Der Sturm hat sich gelegt, die Sonne scheint warm und versöhnlich in unseren alten Friesengarten, Angela und ich sitzen im Strandkorb und unterhalten uns über meine und ihre Sommerlektüre: Susan Sontag, „Der Liebhaber des Vulkans“, 1992 erstveröffentlicht. Wir sind ein Match was die Besprechung von Büchern anbelangt, spätestens seit unserem Happening in der Badewanne über Bruce Chatwin, hat uns jeder als diskutierendes Duo in Erinnerung. Nun ist es dieser gewaltige Roman, der uns fesselt, den wir zu den 10 besten Büchern zählen, die wir je gelesen hat.

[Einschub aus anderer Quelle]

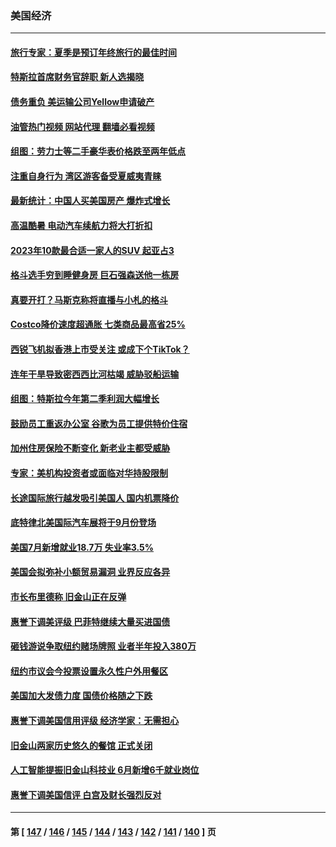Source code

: ### 美国经济
---
#### [旅行专家：夏季是预订年终旅行的最佳时间](../../pages/ncid1078158/n14049793.md?08081645) 
#### [特斯拉首席财务官辞职 新人选揭晓](../../pages/ncid1078158/n14049645.md?08081645) 
#### [债务重负 美运输公司Yellow申请破产](../../pages/ncid1078158/n14049600.md?08081645) 
#### [油管热门视频 网站代理 翻墙必看视频](http://138.2.39.72:81/youtube.html?epic-marker?08081645)
#### [组图：劳力士等二手豪华表价格跌至两年低点](../../pages/ncid1078158/n14049279.md?08081645) 
#### [注重自身行为 湾区游客备受夏威夷青睐](../../pages/ncid1078158/n14049322.md?08081645) 
#### [最新统计：中国人买美国房产 爆炸式增长](../../pages/ncid1078158/n14049278.md?08081645) 
#### [高温酷暑 电动汽车续航力将大打折扣](../../pages/ncid1078158/n14049197.md?08081645) 
#### [2023年10款最合适一家人的SUV 起亚占3](../../pages/ncid1078158/n14035540.md?08081645) 
#### [格斗选手穷到睡健身房 巨石强森送他一栋房](../../pages/ncid1078158/n14049100.md?08081645) 
#### [真要开打？马斯克称将直播与小札的格斗](../../pages/ncid1078158/n14049038.md?08081645) 
#### [Costco降价速度超通胀 七类商品最高省25%](../../pages/ncid1078158/n14045506.md?08081645) 
#### [西锐飞机拟香港上市受关注 或成下个TikTok？](../../pages/ncid1078158/n14048216.md?08081645) 
#### [连年干旱导致密西西比河枯竭 威胁驳船运输](../../pages/ncid1078158/n14048653.md?08081645) 
#### [组图：特斯拉今年第二季利润大幅增长](../../pages/ncid1078158/n14048453.md?08081645) 
#### [鼓励员工重返办公室 谷歌为员工提供特价住宿](../../pages/ncid1078158/n14048497.md?08081645) 
#### [加州住房保险不断变化 新老业主都受威胁](../../pages/ncid1078158/n14048460.md?08081645) 
#### [专家：美机构投资者或面临对华持股限制](../../pages/ncid1078158/n14048180.md?08081645) 
#### [长途国际旅行越发吸引美国人 国内机票降价](../../pages/ncid1078158/n14048207.md?08081645) 
#### [底特律北美国际汽车展将于9月份登场](../../pages/ncid1078158/n14048174.md?08081645) 
#### [美国7月新增就业18.7万 失业率3.5%](../../pages/ncid1078158/n14048138.md?08081645) 
#### [美国会拟弥补小额贸易漏洞 业界反应各异](../../pages/ncid1078158/n14048082.md?08081645) 
#### [市长布里德称 旧金山正在反弹](../../pages/ncid1078158/n14047891.md?08081645) 
#### [惠誉下调美评级 巴菲特继续大量买进国债](../../pages/ncid1078158/n14047504.md?08081645) 
#### [砸钱游说争取纽约赌场牌照 业者半年投入380万](../../pages/ncid1078158/n14047076.md?08081645) 
#### [纽约市议会今投票设置永久性户外用餐区](../../pages/ncid1078158/n14047061.md?08081645) 
#### [美国加大发债力度 国债价格随之下跌](../../pages/ncid1078158/n14046763.md?08081645) 
#### [惠誉下调美国信用评级 经济学家：无需担心](../../pages/ncid1078158/n14046697.md?08081645) 
#### [旧金山两家历史悠久的餐馆 正式关闭](../../pages/ncid1078158/n14046486.md?08081645) 
#### [人工智能提振旧金山科技业 6月新增6千就业岗位](../../pages/ncid1078158/n14046453.md?08081645) 
#### [惠誉下调美国信评 白宫及财长强烈反对](../../pages/ncid1078158/n14046214.md?08081645) 

---
#### 第 [ [147](./147.md?08081645) / [146](./146.md?08081645) / [145](./145.md?08081645) / [144](./144.md?08081645) / [143](./143.md?08081645) / [142](./142.md?08081645) / [141](./141.md?08081645) / [140](./140.md?08081645) ] 页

Wo fangen wir an in dem dichtgedrängten erzählerischen Werk über die Menschen, die sich unter dem Vulkan (Vesuv) am Ende des 18. Jahrhunderts und dem „Beginn der Zeit, die wir modern nennen“ eingefunden haben. Eine eruptive Epoche, es brodelt, es kocht, es explodiert. Der Berg ist allgegenwärtig als Metapher. Über den Cavaliere, den britischen Botschafter, den Sammler und das Sammeln hatte ich schon berichtet.

Wenden wir uns den Frauenfiguren zu, einem zentralen Thema in diesem Roman und in einer geschickten Spiegelung aufgebaut. Catherine, die erste Frau des Cavaliere, ist zart, zerbrechlich, eine Virtuosin auf dem Klavier, hingebungsvoll der Musik verhaftet, die „Zuckungen des Vulkans“ ignoriert sie. In ihrer stillen poetischen Schönheit siecht sie dahin. Sontag verarbeitet hier ihren Essay über „Illness as Metaphor“ (1977), in dem es heißt: „Es ist ein Weg, sich von der Welt zurückzuziehen, ohne für diese Entscheidung die Verantwortung übernehmen zu müssen.“ (Übrigens auch ein faszinierendes Buch.)

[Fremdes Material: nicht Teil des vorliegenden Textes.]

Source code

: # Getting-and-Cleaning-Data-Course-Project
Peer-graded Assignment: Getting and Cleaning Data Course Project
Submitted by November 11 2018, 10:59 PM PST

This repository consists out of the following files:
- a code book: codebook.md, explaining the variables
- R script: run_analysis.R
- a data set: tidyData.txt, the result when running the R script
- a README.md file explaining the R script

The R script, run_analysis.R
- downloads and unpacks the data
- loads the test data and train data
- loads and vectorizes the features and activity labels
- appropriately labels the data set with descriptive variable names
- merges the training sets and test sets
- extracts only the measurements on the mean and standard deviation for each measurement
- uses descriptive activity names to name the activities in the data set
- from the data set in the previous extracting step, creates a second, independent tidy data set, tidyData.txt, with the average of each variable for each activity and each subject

Ganz anders Emma, eine historische Person, die in dem Buch nur die „Frau des Cavaliere“ genannt wird. Sie gilt als die Schönste ihrer Zeit. „Sie will kein Opfer sein. Sie war kein Opfer“, lässt Sontag sie sagen. Mühelos und leidenschaftlich schlüpft sie in die unterschiedlichsten Rollen, will gefallen und gefällt. „Ich habe geschmeichelt, ja. Aber man hat auch mir geschmeichelt.“ Sie übernimmt die Rolle der Schauspielerin, die ihr als Frau in der damaligen Zeit eine gewisse Unabhängigkeit ermöglicht. „Mögen wir sie“, frage ich Angela.

Emma Hamiton (1761 – 1815) gemalt von George Romney

Sie ist die Liebende, die „Schwärmerin“, die das Schicksal zu Lord Nelson geführt hat, dem Helden. In knappen Nebensätzen beschädigt die Autorin jedoch bissig das markelose Bild, bezeichnet sie als „fett“ mit fliehendem Kinn. Solche Bemerkungen reißen uns aus der ansonsten positiven Betrachtung. Die eine Frau schwindet, die andere wird immer Matronen-mächtiger. Die gnadenlose Abrechnung findet am Ende des Romans statt.

Und genau dort, ohne dass wir den Schluss verraten, taucht die dritte wichtige Frauenfigur auf: Eleonora. Ihr sind die letzten Sätze überlassen, und die haben es in sich (Seite 549).

Nicht vorblättern, nicht schummeln. Es ist die geniale Struktur dieses Romans, die uns durch die Wirren des Umbruchs und die Schicksale der Handelnden führt bis die Erzählung eine brutale Gegenwärtigkeit bekommt. Schritt für Schritt, düster und drohend, und doch so überraschend, wie der plötzliche Ausbruch eines Vulkans.

PS: Und der Held, Lord Nelson, der kleine Mann mit dem „abben“ Arm, der Augenklappe, den fehlenden Zähnen. Oh weh, gnadenlos reißt Susan Sontag ihn vom Sockel. Wer dieses Buch gelesen hat, bekommt seine Zweifel, ob man noch bewundernd zu ihm heraufschauen darf, wie er dort auf der Säule am Trafelgar Square in London steht.

Lord Nelson, Die Schlacht von Trafalgar, 1805.

Wir mögen ihn nicht, den Helden. Er macht mich wütend und enttäuscht, trotzdem er ein einfühlsamer Liebhaber ist. Er gehört in dem Hannah Arendt’schen Sinne zu den wahren Bösen. Warum (Pst!) wird nicht verraten.

Susan Sontag, Der Liebhaber des Vulkans, Fischer Taschenbuch.